Gallery BMB, located in the heart of Mumbai’s art district presents groundbreaking exhibitions of the very best of Indian and international contemporary art. The venue has emerged as the most noteworthy to showcase many international artists of the highest caliber who, in spite of critical acclaim from major prestigious institutions, have seldom presented their work in this part of the world.
Keen to present emerging Indian artists, Gallery BMB hosted another exciting group show. In this post, we reproduce a part of the essay on Srinivasa Prasad Zakkir Hussain. The former’s work draws a great deal from his background in regional theatre as a prop maker and performer. In his work there exists the drama and compulsion of ritual and a grandiose scale imprinted by the pure physicality of the artist’s involvement. Sourcing material from his immediate environments, he creates works poised between the spectacular and the introspective.
Around his home in rural Karnataka, the artist watches the ease with which birds migrate to fit the dictates of the season. In ‘Nest’, he explores the possibility of return, of reversing the cycles of the year.
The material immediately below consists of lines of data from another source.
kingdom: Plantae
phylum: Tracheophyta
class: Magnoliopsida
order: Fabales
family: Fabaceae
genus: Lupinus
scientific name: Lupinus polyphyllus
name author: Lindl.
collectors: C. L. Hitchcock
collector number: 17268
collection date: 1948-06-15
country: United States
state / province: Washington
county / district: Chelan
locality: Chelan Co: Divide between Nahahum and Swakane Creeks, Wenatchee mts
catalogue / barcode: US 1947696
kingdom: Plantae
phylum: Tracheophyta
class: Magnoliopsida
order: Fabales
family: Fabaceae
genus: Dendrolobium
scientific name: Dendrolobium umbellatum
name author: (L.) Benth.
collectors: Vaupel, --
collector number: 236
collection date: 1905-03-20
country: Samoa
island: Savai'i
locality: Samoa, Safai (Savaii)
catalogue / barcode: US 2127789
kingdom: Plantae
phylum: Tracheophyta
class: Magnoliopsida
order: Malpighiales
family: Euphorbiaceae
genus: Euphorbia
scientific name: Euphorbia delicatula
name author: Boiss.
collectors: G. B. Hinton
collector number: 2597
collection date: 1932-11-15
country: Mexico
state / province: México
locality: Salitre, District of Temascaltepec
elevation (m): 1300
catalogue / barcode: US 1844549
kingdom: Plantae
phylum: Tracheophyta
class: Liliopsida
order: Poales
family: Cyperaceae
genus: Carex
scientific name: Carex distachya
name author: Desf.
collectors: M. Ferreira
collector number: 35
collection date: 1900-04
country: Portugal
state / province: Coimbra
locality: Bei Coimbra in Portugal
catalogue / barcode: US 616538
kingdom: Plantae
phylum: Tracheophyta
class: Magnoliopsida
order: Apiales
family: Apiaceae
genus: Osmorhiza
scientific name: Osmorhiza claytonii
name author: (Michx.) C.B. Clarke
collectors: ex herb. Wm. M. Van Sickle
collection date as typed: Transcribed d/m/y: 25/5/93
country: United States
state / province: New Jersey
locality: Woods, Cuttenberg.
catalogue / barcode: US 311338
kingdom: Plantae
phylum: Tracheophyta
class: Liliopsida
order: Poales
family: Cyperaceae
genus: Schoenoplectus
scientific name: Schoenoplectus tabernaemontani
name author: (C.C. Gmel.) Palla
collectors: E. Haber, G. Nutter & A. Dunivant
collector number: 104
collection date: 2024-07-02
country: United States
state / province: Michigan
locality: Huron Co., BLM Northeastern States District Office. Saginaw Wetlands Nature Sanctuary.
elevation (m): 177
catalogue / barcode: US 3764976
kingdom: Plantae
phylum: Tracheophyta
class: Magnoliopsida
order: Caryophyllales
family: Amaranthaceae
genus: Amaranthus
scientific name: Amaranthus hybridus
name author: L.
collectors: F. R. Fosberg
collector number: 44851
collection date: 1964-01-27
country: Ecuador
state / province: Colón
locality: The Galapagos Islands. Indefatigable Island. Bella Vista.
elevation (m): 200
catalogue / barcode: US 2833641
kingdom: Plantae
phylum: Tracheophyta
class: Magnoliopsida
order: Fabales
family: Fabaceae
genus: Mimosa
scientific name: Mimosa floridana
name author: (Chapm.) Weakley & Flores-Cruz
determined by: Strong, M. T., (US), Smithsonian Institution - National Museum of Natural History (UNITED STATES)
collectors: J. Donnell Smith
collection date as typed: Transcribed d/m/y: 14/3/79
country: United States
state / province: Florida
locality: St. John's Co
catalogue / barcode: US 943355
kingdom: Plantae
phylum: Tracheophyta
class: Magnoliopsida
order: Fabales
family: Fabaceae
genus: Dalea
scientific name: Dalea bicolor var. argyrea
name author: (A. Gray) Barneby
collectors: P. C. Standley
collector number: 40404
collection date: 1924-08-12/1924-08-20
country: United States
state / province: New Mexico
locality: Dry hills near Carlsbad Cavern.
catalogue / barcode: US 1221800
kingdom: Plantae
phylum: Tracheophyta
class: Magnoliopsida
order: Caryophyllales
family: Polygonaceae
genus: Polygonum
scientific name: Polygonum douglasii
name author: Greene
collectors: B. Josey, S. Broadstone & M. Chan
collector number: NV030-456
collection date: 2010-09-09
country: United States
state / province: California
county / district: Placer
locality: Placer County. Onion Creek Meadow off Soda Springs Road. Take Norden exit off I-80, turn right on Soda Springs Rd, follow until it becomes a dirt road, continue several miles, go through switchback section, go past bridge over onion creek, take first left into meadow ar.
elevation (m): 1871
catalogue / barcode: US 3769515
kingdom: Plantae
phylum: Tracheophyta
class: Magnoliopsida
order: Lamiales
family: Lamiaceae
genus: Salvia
The work consists of two photographs, the first shows an empty tree which as winter has come, has lost its leaves, and the second through the artist’s intervention, the leaves are collected form a large nest nestled in the branches of the tree.
In Zakkir Hussain’s work, the viewer can see a row of marching armies from across the panels of the triptych on view in this exhibition. The marching signifies the continuing processes of history, especially the rhythmic movement of the army. The armies he depicts are not conventional armies, but rather they are those that come from the hegemonic moral world, the ones that fight to keep up the vigilance against love, resistance, the right to speak or seek to normalize the citations of the everyday.
In that sense, discipline and the punishment are the main concern of the work. Normally, the sensibility of prevailing conditions focus and enlarge the disciplined aspects of the system, and negates the rights of the punished forms. The artist explains: “My attempt is to reverse this. I have given the full focus on the punished form in order to give a voice for to speak for the punished bodies which has been mutilated repeatedly in the cultural arena of the dominant.”